Incumbents Robert Risling, Peter Grad, and Dick Mastel were re-elected with 1,857, 1,819, and 1,768 votes respectively while newcomer Kathy Glasgo received 1,802 votes to nab the other seat.

“I’m grateful and I want to thank all those who place their confidence in me,” said Risling, who will begin his second term as trustee after being acclaimed in the previous election. “I appreciate the opportunity to continue to serve the community as a Catholic trustee.”

“I just see good things ahead of us as a board.”

“I’m just so thankful that the electorate has trusted me to be on the board again,” said Grad. “I’ve a real passion for this, and I was really hoping to be back on the board. There’s a lot to be done still.”

Mastel said he was “happy with the results,” adding that three returning trustees will help provide continuity and stability for the board. “Going from four to five (trustees) will change the dynamic of the board. Two new people will make it different —but I’m looking forward to working with them.”

And there’s lots that the board will have on its table — including boundaries for the new school and the McCoy modernization, said Mastel, and he wants trustees to focus on growing the district.

The board will be saying its goodbye to incumbent Regina Durst, who finished sixth with 1,301 votes.

“I am very thankful for the last four years, and I truly appreciate and I feel privileged to have served the Catholic board,” said Durst, who said she will continue to remain involved in the school community. “I feel confident in the new board, and the work that we started, that it will continue.”

“I’m going to miss Regina very much,” said Grad. “She was magnificent, let me put it that way.”

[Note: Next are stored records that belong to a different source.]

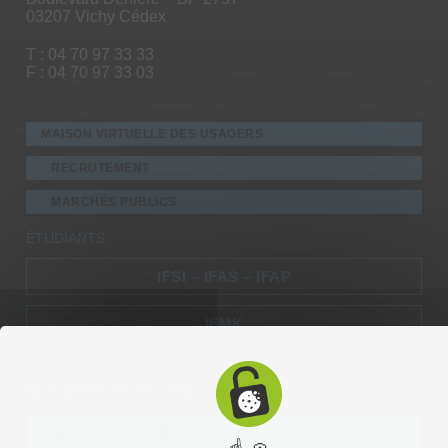
03207 Vichy Cédex
T : 04 70 97 33 33
F : 04 70 97 33 03
MAISON VIRTUELLE DES USAGERS
RECRUTEMENT
MARCHÉS PUBLICS
ÉTUDIANTS
IFSI – IFAS – IFAP
IFMK
NOS SERVICES EN LIGNE
DEMANDE DE RENDEZ-VOUS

“She was a good trustee,” said Mastel. “I valued her opinion, she was very much an advocate for kids, and parents, and we’re going to miss that perspective. I will miss that.”

The remaining candidates, Jeffrey Neumann, Bonnie Stafford-Mayer and Alicia Doud, finished with 1,007, 895 and 826 votes respectively.

The race was a change of pace from the previous one where all candidates were acclaimed.

Risling said that the election was a great opportunity to have conversations with people in the community regarding Catholic education.

“Anything can happen in an election,” said Grad, admitting he was nervous. “But I also want to say, it was so much fun to get out there and put up signs and talk with folks and hand out pamphlets around schools. We got really good reception.”

“I think one of the immediate impacts of this campaign is that Catholic voters in Medicine Hat should be very happy that nine people of that quality stepped up, it was quite a selection to choose from for this race,” said Leahy said. “It’s very encouraging to have nine people to run this time.”